Я пишу эти строчки, и мне снова страшно. Словно вижу заново…

Но я ведь никого не убивал, Элизабет. Бубнит за стенкой Рауль и смеется Альса. Старуха Отонотоми раскладывает перед домом мох для сушки. Голая спина Хосе горбится рядом. Хосе зашивает рубаху и шипит, когда колет пальцы. Я протягиваю руку – вот он, Хосе. Живой. Это же не иллюзия. Может, вы не до конца меня вылечили?

Помните, вы к нам в бокс потом чуть ли не каждый день приходили? В белом таком, отутюженном халатике. Он просвечивал, когда вы становились напротив окна. Мой сосед сразу к стене отворачивался, считал, наверное, что вы ведьма, ыхеу – злой болотный дух, который отнимает у мужчин их мужскую силу. А я не отворачивался. Я не то чтобы в ыхеу не верю, просто…

Ну, наверное, таких красивых ыхеу не бывает. Они все уродливые и волосатые, и в тине все. Рубен вроде как видел. Хотя я ему не особенно в этом вопросе доверяю.

А вы спрашивали: «Мигель, хочешь никогда не болеть?». Задумчиво так, будто размышляя. «Хочешь, Мигель, жить долго?» И смотрели через плечо.

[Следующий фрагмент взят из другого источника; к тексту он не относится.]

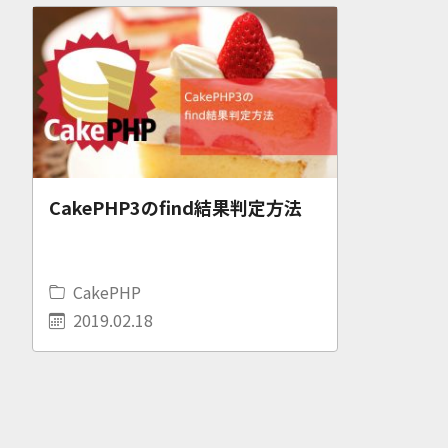
CakePHP3のfind結果判定方法
CakePHP
2019.02.18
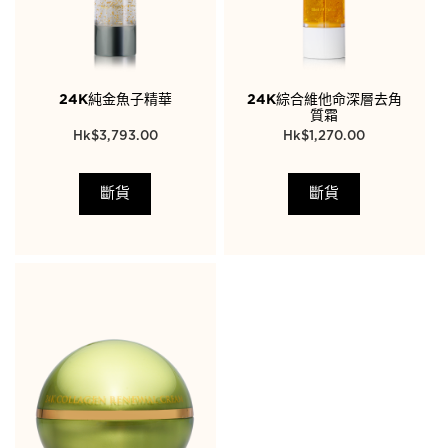
24K純金魚子精華
24K綜合維他命深層去角
質霜
$
3,793.00
$
1,270.00
斷貨
斷貨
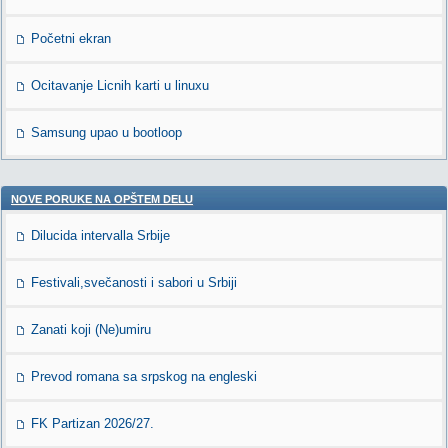
Početni ekran
Ocitavanje Licnih karti u linuxu
Samsung upao u bootloop
NOVE PORUKE NA OPŠTEM DELU
Dilucida intervalla Srbije
Festivali,svečanosti i sabori u Srbiji
Zanati koji (Ne)umiru
Prevod romana sa srpskog na engleski
FK Partizan 2026/27.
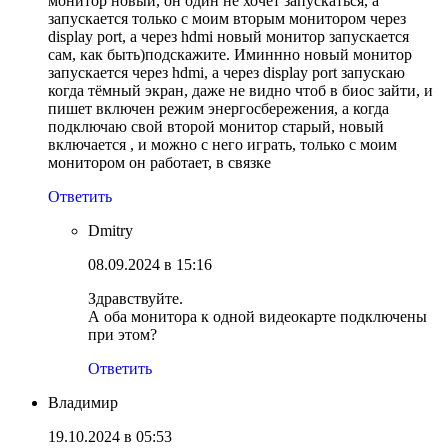
монитор новый, он один не хочет запускаться, а
запускается только с моим вторым монитором через
display port, а через hdmi новый монитор запускается
сам, как быть)подскажите. Иминнно новый монитор
запускается через hdmi, а через display port запускаю
когда тёмный экран, даже не видно чтоб в биос зайти, и
пишет включен режим энергосбережения, а когда
подключаю свой второй монитор старый, новый
включается , и можно с него играть, только с моим
монитором он работает, в связке
Ответить
Dmitry
08.09.2024 в 15:16
Здравствуйте.
А оба монитора к одной видеокарте подключены
при этом?
Ответить
Владимир
19.10.2024 в 05:53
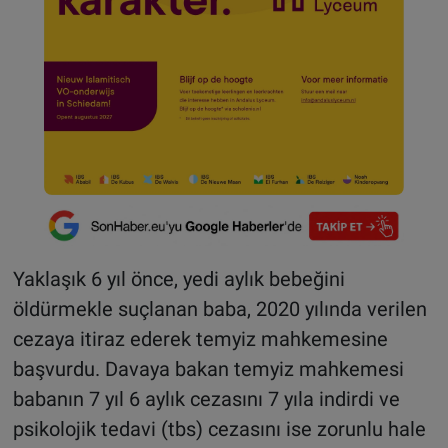
Yaklaşık 6 yıl önce, yedi aylık bebeğini
öldürmekle suçlanan baba, 2020 yılında verilen
cezaya itiraz ederek temyiz mahkemesine
başvurdu. Davaya bakan temyiz mahkemesi
babanın 7 yıl 6 aylık cezasını 7 yıla indirdi ve
psikolojik tedavi (tbs) cezasını ise zorunlu hale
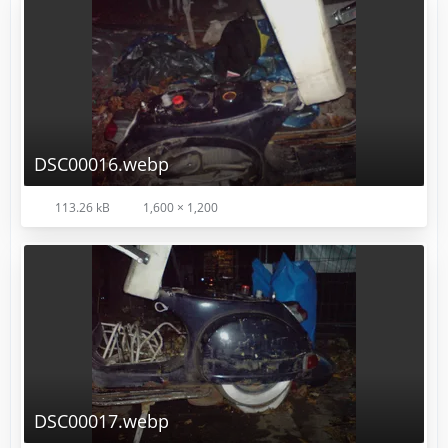
DSC00016.webp
113.26 kB
1,600 × 1,200
DSC00017.webp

Пристально. Непонятно как-то.

Простыня еще была дурацкая, тонкая. Штаны пижамные тоже – смех один, как ни повернешься, то жмет, то выпирает. Тут пока сообразишь, чтоб не видно было, все и забудешь.

«Что?» – вскидывался я.

Пожалуй, думаю я сейчас, ничего стыдного в том, что я вас хотел, не было. Нельзя это усмирить. Это сильнее всего. Тело мое чувствовало вас. Мой пах чувствовал вас. Мой caman…

Как я его ни прятал, как ни умолял его опасть…

Вы были тактичны, вы позволяли себе лишь легкую улыбку и спрашивали снова: «Ты хочешь быть сильным, Мигель? Ты хочешь ничего не бояться?».

Конечно, я говорил: «Да». «Да, сеньора ангел».

А может, говорил не я, может, это был мой caman…

Опять я, извините, в какую-то даль забрался. Мне она приятна, эта даль, а вам – даже и не знаю. Жду вас и жду. Мысли мешаются. Воспоминания, как из прохудившегося мешка. Ф-фыр – сыплются. Просыпались…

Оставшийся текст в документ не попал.